The selection of bibtex that talaria-bibtex supports is arbitrary,
small, and indicated by inscrutable errors so I suggest to not accept
this patch.
I may just inline the source of talaria-bibtex into the forester source
and then edit it heavily.
-Owen
> The selection of bibtex that talaria-bibtex supports is arbitrary,
> small, and indicated by inscrutable errors so I suggest to not accept
> this patch.
>
> I may just inline the source of talaria-bibtex into the forester source
> and then edit it heavily.
>
> -Owen
I have gone an alternative route and written a python script which works
quite well: https://github.com/olynch/bib2forester.

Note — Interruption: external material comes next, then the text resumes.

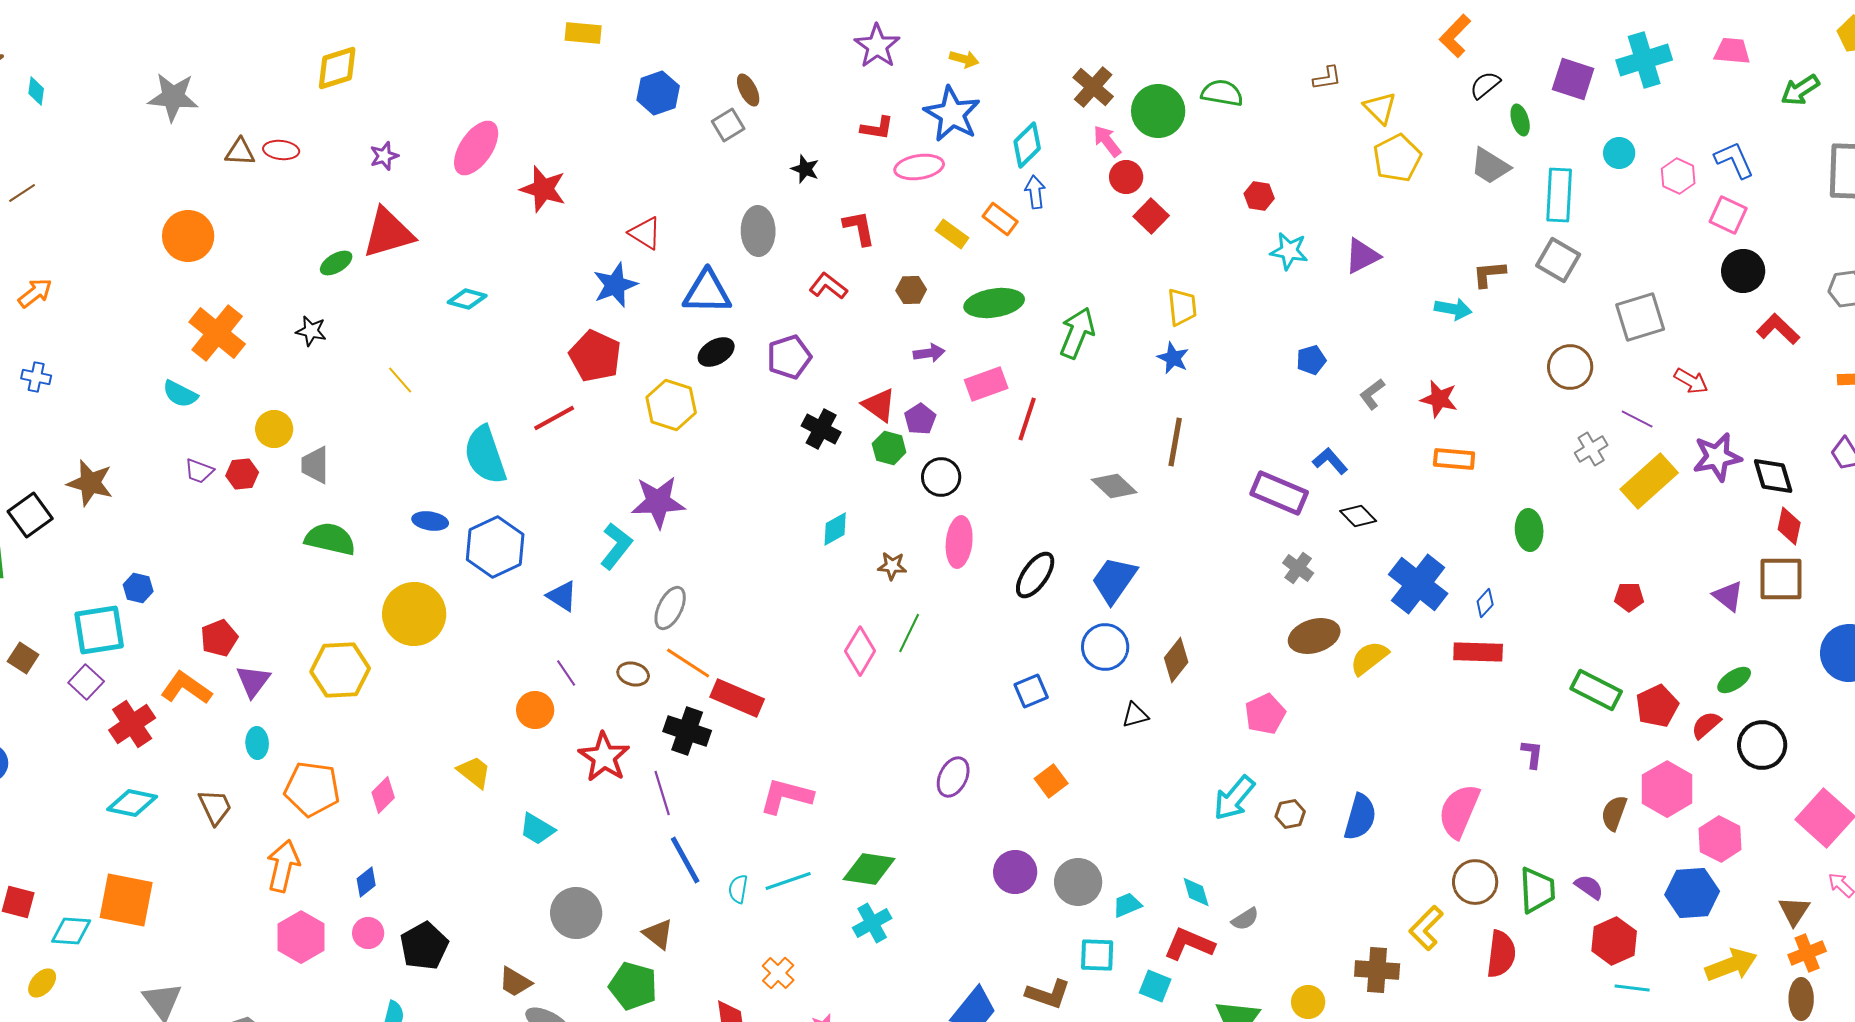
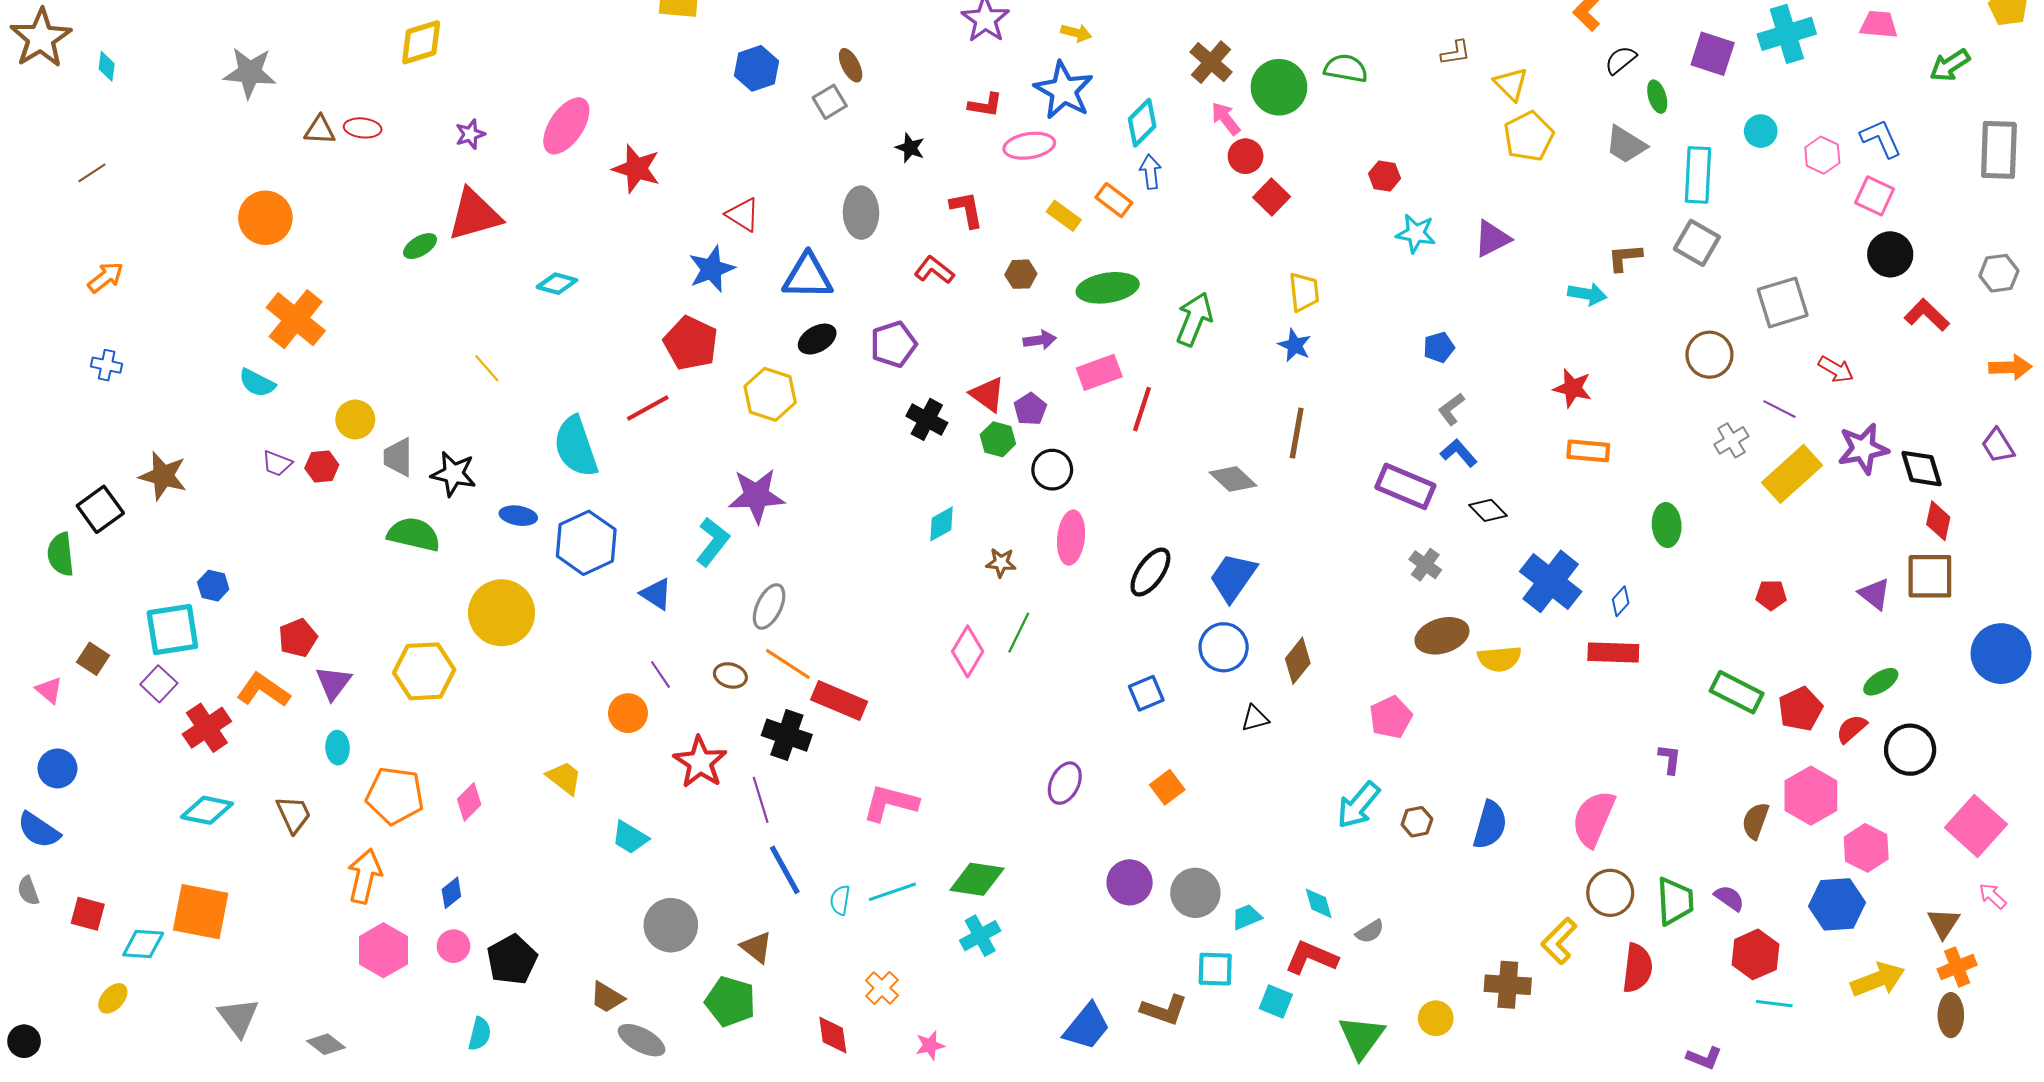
black star: (311, 331) -> (453, 474), moved, size x1.4
gray L-shape: (1372, 394) -> (1451, 409), moved
yellow semicircle: (1369, 658) -> (1499, 659), turned -147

This python script also supports pulling directly from a doi, e.g.
python3 bib2forester.py -D XXX/XXXX trees/bib
will pull the bibtex from doi.org for XXX/XXXX and then export a tree
trees/bib using that bibtex. I hope that this script will be useful to
other forester users.
-Owen
On 30 Dec 2024, at 23:44, Owen Lynch wrote:
>> The selection of bibtex that talaria-bibtex supports is arbitrary,
>> small, and indicated by inscrutable errors so I suggest to not accept
>> this patch.
>>
>> I may just inline the source of talaria-bibtex into the forester
>> source
>> and then edit it heavily.
>>
>> -Owen
>
> I have gone an alternative route and written a python script which
> works
> quite well: https://github.com/olynch/bib2forester.
>
> This python script also supports pulling directly from a doi, e.g.
>
> python3 bib2forester.py -D XXX/XXXX trees/bib
>
> will pull the bibtex from doi.org for XXX/XXXX and then export a tree
> trees/bib using that bibtex. I hope that this script will be useful to
> other forester users.
>
> -Owen
Dear Owen,
Very sorry for the very long delays in getting back to you on this, and
other things. I took a two week rest, and now I’m embroiled in
postgrad admissions and start-of-term stuff. But I am dropping in to say
that I prefer your Python-based approach for now.
Best,
Jon